The specifications for the purpose-built airship were developed in consultation with several aerospace and aircraft engine companies. Says Smith,
"It's equivalent in weight to a large narrow body passenger aircraft. But to sustain level flight at 20 kms, it needs roughly double the wing area of an equivalently sized airliner, and double the thrust, with four engines instead of two. At the same time, its fuselage would be stubby and narrow, sized to accommodate a heavy but dense mass of molten sulfur rather than the large volume of space and air required for passengers."[8]

The development cost for this new aircraft is estimated to be less than $2 billion, and a further $350 million is needed to develop modifications for existing low-bypass engines.[8] There would be eight aircraft in the first year, rising to just under a hundred within fifteen years. While only 4,000 annual missions would happen in the first year, there would be more than 60,000 annual missions in year fifteen.[8]


  1. Melissa Hogenboom, "Are ideas to cool the planet realistic?" BBC News, September 20, 2013.
  2. Caroline Perry, "'Warming hole' delayed climate change over eastern United States," Harvard School of Engineering and Applied Sciences Press Release, April 26, 2012.
  3. E. M. Leibensperger, L. J Mickley, D. J. Jacob, W.-T. Chen, J. H. Seinfeld, A. Nenes, P. J. Adams, D. G. Streets, N. Kumar and D. Rind,"Climatic effects of 1950–2050 changes in US anthropogenic aerosols – Part 1: Aerosol trends and radiative forcing," Atmos. Chem. Phys., vol. 12 (2012), pp. 3333-3348.

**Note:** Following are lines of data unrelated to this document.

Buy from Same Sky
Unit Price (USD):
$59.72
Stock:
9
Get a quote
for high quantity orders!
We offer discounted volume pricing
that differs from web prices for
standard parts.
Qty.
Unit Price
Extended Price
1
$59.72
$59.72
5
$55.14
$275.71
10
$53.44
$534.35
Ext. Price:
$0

  4. E. M. Leibensperger, L. J Mickley, D. J. Jacob, W.-T. Chen, J. H. Seinfeld, A. Nenes, P. J. Adams, D. G. Streets, N. Kumar and D. Rind,"Climatic effects of 1950–2050 changes in US anthropogenic aerosols – Part 2: Climate response," Atmos. Chem. Phys., vol. 12 (2012), pp. 3349-3362.

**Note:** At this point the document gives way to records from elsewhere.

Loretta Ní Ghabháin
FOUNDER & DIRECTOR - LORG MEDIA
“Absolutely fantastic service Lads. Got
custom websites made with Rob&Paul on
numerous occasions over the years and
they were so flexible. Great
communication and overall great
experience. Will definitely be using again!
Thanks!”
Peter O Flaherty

  5. Jasper Kirkby, et al., "Role of sulphuric acid, ammonia and galactic cosmic rays in atmospheric aerosol nucleation," Nature, vol. 476, no. 7361 (August 25, 2011), pp. 429-433.
  6. Kathryn Grim, "Cloud-formation study at CERN to influence climate models," Symmetry Magazine (Fermilab/SLAC), August 25, 2011.
  7. Wake Smith and Gernot Wagner, "Stratospheric aerosol injection tactics and costs in the first 15 years of deployment," Environmental Research Letters, vol. 13, no. 12 (November 23, 2018), Article no. 124001, https://doi.org/10.1088/1748-9326/aae98d. This is an open access article with a PDF file here.
  8. Could an anti-global warming atmospheric spraying program really work, IOP Publishing Press Release, November 22, 2018.